Similarly here, the court is bound by the plain language of Vehicle and Traffic Law § 238 (2) to conclude that service by mail is not permitted, even in "drive off" cases. Admittedly, this reading of the statute may make it more difficult for the PVB to{**28 Misc 3d at 609} enforce traffic and parking laws against motorists who leave the scene before service is accomplished. Nevertheless, the statute simply does not allow for service of a summons by mail, and the court is not permitted to effectively amend a statute to correct perceived errors or deficiencies. That is a task for the Legislature, if it sees fit to do so. (See Matter of Green [Potter], 51 NY2d 627, 629 [1980], citing Meltzer v Koenigsberg, 302 NY 523, 525 [1951] [finding no specific statutory authority under Mental Hygiene Law article 77 to support petitioner's request for attorney's fees, the Court held it did not have the authority to award fees by presuming such an omission was a legislative oversight].)

The court further notes that the Vehicle and Traffic Law does allow, in other circumstances, that certain notices be mailed to motorists, rather than personally served or affixed to the subject vehicle. For example, Vehicle and Traffic Law § 235 (2) (a) (2) directs a municipality to give a motorist who has not responded to a first notice of violation a second notice through "regular first class mail." Vehicle and Traffic Law § 241 (2) likewise permits the city to notify a motorist by mail that a default judgment will shortly be entered against him for failure to enter a plea or contest a charge made in a summons, or for failure to appear at a designated hearing. However, these circumstances are distinct from the instant case in that the notices may be mailed only after service of process has been completed and the time period for responding to the summons has expired. The type of notices which may be [*4]mailed are not summonses, which require proper service to acquire jurisdiction over the motorist.

As the Vehicle and Traffic Law does not allow service of a summons by mail, Mr. Ko's article 78 petition must be granted, his July 14, 2008 summons dismissed, and the $115 fine assessed by the PVB vacated and the monies repaid to petitioner, if not done so already. The court does not need to reach petitioner's arguments alleging the illegality of 19 RCNY 39-12, which requires that a motorist pay the PVB fine in full before filing an administrative appeal.
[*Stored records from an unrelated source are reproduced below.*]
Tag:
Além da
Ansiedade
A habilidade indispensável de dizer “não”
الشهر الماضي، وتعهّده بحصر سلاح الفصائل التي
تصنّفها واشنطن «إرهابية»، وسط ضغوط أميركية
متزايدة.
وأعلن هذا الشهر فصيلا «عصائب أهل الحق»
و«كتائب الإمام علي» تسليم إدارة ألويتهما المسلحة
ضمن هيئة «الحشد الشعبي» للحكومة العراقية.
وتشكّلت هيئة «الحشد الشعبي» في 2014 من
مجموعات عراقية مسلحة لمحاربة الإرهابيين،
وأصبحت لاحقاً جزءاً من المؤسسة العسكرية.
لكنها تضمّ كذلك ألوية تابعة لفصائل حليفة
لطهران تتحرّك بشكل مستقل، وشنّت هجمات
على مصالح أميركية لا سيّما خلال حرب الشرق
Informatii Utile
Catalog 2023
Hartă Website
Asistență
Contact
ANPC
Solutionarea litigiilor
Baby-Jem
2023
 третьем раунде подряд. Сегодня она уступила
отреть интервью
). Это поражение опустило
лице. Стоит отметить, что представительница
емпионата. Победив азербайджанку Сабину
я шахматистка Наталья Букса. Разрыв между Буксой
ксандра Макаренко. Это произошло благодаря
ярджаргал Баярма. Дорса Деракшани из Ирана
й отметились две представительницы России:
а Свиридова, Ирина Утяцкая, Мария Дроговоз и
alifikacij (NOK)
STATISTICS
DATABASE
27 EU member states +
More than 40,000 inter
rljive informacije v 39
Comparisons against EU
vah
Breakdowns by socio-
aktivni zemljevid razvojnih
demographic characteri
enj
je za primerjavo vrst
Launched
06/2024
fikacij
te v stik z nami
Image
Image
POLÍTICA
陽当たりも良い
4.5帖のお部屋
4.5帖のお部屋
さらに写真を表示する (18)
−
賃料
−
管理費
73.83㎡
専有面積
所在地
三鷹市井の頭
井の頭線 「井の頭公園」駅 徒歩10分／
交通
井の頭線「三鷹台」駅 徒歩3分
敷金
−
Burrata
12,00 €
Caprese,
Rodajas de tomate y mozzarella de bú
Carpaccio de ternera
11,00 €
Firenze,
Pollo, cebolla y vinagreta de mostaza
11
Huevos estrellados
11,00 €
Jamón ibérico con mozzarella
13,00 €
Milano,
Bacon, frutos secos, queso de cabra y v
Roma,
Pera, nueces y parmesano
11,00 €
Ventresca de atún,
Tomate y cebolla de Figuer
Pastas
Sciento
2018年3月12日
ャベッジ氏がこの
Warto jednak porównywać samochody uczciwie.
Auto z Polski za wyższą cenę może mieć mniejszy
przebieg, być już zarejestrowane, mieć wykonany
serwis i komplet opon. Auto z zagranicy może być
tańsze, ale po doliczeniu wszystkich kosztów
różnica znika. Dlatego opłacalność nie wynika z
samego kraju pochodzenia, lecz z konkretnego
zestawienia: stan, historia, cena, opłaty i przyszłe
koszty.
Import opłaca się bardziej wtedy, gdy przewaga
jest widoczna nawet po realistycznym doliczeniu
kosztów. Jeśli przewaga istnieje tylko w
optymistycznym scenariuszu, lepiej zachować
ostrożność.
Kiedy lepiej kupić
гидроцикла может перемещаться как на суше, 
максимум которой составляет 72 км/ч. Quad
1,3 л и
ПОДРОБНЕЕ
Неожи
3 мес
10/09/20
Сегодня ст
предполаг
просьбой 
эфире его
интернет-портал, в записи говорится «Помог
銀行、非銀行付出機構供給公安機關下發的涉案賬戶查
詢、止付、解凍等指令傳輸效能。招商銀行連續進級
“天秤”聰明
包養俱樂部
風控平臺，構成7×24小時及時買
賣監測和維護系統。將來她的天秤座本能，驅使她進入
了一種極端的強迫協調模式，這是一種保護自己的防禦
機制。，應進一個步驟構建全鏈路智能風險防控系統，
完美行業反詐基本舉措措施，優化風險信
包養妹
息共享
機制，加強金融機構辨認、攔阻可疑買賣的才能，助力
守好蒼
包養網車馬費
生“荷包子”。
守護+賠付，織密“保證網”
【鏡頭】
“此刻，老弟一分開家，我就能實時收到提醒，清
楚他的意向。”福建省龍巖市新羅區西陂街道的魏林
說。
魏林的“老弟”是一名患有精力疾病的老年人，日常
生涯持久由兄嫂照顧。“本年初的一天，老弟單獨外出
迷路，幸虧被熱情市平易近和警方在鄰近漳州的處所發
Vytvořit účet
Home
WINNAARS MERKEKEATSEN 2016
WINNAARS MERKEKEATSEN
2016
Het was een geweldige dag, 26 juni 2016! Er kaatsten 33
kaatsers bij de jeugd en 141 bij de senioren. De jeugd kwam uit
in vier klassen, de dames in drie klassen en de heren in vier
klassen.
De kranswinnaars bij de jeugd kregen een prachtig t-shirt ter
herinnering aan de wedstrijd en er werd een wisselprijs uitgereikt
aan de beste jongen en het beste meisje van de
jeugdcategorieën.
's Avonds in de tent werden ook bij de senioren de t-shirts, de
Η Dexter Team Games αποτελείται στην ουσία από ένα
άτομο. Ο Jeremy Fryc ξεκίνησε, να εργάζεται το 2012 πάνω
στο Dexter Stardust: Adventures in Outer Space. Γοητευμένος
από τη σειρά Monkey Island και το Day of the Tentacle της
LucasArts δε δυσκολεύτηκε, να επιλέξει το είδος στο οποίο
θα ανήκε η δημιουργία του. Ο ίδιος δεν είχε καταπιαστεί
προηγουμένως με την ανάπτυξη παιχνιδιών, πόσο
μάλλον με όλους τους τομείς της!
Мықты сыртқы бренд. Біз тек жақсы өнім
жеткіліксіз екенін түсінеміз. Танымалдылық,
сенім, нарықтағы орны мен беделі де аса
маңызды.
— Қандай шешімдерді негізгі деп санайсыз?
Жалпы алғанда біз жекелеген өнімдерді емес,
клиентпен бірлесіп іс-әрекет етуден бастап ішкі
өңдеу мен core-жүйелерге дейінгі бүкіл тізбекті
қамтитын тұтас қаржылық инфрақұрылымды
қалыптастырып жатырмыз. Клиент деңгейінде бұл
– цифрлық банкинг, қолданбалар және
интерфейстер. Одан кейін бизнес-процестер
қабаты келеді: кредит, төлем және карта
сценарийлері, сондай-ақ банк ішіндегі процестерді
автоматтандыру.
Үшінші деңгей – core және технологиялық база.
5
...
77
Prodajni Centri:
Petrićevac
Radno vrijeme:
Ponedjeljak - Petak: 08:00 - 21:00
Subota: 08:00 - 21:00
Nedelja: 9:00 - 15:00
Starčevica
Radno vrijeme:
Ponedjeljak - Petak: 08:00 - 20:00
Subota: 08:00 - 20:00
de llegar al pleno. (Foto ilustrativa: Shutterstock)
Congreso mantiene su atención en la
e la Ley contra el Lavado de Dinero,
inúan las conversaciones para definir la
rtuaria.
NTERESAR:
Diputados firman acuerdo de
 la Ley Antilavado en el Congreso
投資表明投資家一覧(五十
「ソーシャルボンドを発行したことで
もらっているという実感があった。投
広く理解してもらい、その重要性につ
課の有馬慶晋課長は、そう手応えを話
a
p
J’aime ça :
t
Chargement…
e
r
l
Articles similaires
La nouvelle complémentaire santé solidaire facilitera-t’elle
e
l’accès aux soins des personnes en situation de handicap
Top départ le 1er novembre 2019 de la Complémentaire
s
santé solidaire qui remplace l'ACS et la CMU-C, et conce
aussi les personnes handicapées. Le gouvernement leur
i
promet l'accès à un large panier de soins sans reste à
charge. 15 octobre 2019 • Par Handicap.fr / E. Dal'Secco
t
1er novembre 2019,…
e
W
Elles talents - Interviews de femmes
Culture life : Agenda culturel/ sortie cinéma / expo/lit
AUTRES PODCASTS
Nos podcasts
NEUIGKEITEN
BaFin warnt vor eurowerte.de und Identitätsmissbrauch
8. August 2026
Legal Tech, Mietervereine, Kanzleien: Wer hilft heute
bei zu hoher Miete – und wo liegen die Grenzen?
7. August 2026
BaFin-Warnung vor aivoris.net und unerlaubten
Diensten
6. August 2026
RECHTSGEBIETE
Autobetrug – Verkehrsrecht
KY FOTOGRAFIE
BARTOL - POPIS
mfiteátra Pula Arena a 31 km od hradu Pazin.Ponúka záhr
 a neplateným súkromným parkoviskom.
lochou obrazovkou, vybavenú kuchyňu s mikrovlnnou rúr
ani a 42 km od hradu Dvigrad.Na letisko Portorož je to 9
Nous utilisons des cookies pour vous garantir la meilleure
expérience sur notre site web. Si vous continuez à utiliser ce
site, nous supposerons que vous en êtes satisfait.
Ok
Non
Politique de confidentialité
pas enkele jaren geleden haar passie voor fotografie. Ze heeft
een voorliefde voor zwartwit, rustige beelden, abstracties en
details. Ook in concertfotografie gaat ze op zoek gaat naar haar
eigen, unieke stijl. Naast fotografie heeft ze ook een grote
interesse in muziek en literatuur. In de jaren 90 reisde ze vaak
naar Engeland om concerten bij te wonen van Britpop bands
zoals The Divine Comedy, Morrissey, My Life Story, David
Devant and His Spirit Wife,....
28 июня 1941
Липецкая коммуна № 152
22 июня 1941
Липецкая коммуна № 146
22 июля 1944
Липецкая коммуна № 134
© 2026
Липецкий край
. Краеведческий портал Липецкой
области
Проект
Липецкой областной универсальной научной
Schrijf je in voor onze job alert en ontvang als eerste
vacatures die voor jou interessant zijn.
Accordingly, it is hereby adjudged that the petition is granted, the decision by ALJ Pine is vacated, the July 14, 2008 summons is dismissed and the $115 fine vacated, and petitioner is entitled to reimbursement of the $115 if not already reimbursed; and it is further ordered that the July 17, 2009 judgment entered in favor of respondent against petitioner for $219.80 for costs and{**28 Misc 3d at 610} disbursements is vacated, and Mr. Ko is entitled to reimbursement of that amount if paid; and it is further ordered that petitioner is awarded costs and disbursements in connection with this proceeding.